Page images and extracted text:
══════════
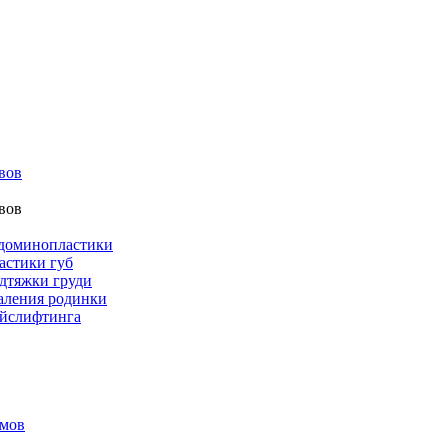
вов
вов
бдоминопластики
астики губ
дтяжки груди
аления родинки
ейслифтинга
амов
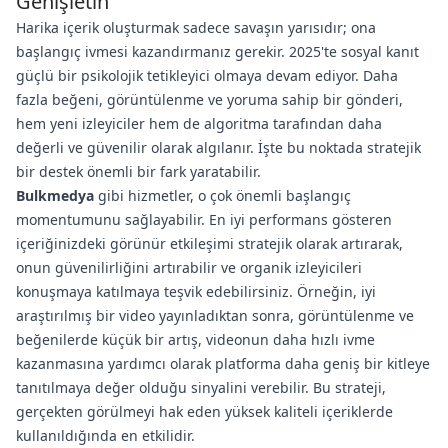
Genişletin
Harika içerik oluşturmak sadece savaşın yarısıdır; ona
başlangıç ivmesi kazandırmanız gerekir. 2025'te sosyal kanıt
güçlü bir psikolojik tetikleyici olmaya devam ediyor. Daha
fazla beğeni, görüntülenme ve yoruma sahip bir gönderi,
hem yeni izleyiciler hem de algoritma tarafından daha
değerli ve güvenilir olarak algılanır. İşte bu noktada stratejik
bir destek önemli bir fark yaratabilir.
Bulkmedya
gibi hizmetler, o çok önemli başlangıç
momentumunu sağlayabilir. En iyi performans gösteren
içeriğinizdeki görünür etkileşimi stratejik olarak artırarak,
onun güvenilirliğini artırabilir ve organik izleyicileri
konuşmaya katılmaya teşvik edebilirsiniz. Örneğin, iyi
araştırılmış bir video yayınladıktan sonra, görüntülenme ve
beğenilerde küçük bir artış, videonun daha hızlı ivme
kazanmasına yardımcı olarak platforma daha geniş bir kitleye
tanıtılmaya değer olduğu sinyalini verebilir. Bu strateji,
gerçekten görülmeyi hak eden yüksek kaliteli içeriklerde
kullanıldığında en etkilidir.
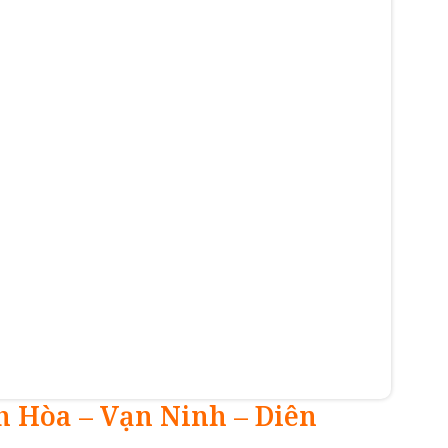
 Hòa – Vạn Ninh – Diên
══════════
▶ **WHAT TO PRODUCE**
Before handing back the copy, remove the pictures; otherwise print the data exactly.

▶ **EXERCISE SOLUTION**
вов
вов
бдоминопластики
астики губ
дтяжки груди
аления родинки
ейслифтинга
амов
Genişletin
Harika içerik oluşturmak sadece savaşın yarısıdır; ona
başlangıç ivmesi kazandırmanız gerekir. 2025'te sosyal kanıt
güçlü bir psikolojik tetikleyici olmaya devam ediyor. Daha
fazla beğeni, görüntülenme ve yoruma sahip bir gönderi,
hem yeni izleyiciler hem de algoritma tarafından daha
değerli ve güvenilir olarak algılanır. İşte bu noktada stratejik
bir destek önemli bir fark yaratabilir.
Bulkmedya
gibi hizmetler, o çok önemli başlangıç
momentumunu sağlayabilir. En iyi performans gösteren
içeriğinizdeki görünür etkileşimi stratejik olarak artırarak,
onun güvenilirliğini artırabilir ve organik izleyicileri
konuşmaya katılmaya teşvik edebilirsiniz. Örneğin, iyi
araştırılmış bir video yayınladıktan sonra, görüntülenme ve
beğenilerde küçük bir artış, videonun daha hızlı ivme
kazanmasına yardımcı olarak platforma daha geniş bir kitleye
tanıtılmaya değer olduğu sinyalini verebilir. Bu strateji,
gerçekten görülmeyi hak eden yüksek kaliteli içeriklerde
kullanıldığında en etkilidir.
 Hòa – Vạn Ninh – Diên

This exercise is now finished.